Pull every line containing the word "class" from the records.

■ **RECORDS PROVIDED**
▶
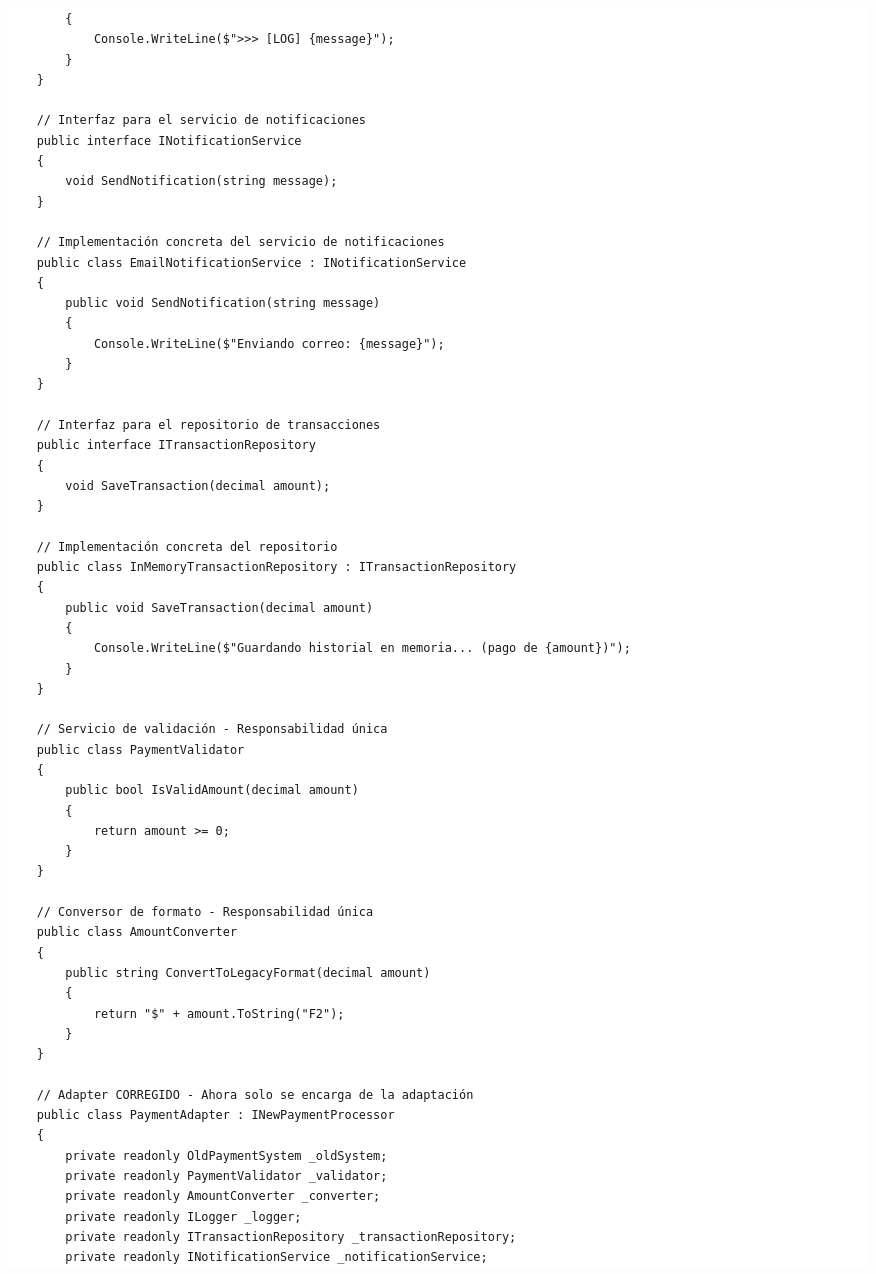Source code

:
 ```
        {
            Console.WriteLine($">>> [LOG] {message}");
        }
    }

    // Interfaz para el servicio de notificaciones
    public interface INotificationService
    {
        void SendNotification(string message);
    }

    // Implementación concreta del servicio de notificaciones
    public class EmailNotificationService : INotificationService
    {
        public void SendNotification(string message)
        {
            Console.WriteLine($"Enviando correo: {message}");
        }
    }

    // Interfaz para el repositorio de transacciones
    public interface ITransactionRepository
    {
        void SaveTransaction(decimal amount);
    }

    // Implementación concreta del repositorio
    public class InMemoryTransactionRepository : ITransactionRepository
    {
        public void SaveTransaction(decimal amount)
        {
            Console.WriteLine($"Guardando historial en memoria... (pago de {amount})");
        }
    }

    // Servicio de validación - Responsabilidad única
    public class PaymentValidator
    {
        public bool IsValidAmount(decimal amount)
        {
            return amount >= 0;
        }
    }

    // Conversor de formato - Responsabilidad única
    public class AmountConverter
    {
        public string ConvertToLegacyFormat(decimal amount)
        {
            return "$" + amount.ToString("F2");
        }
    }

    // Adapter CORREGIDO - Ahora solo se encarga de la adaptación
    public class PaymentAdapter : INewPaymentProcessor
    {
        private readonly OldPaymentSystem _oldSystem;
        private readonly PaymentValidator _validator;
        private readonly AmountConverter _converter;
        private readonly ILogger _logger;
        private readonly ITransactionRepository _transactionRepository;
        private readonly INotificationService _notificationService;

```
◀
■ **ANSWER FOR THE TASK**
    public class EmailNotificationService : INotificationService
    public class InMemoryTransactionRepository : ITransactionRepository
    public class PaymentValidator
    public class AmountConverter
    public class PaymentAdapter : INewPaymentProcessor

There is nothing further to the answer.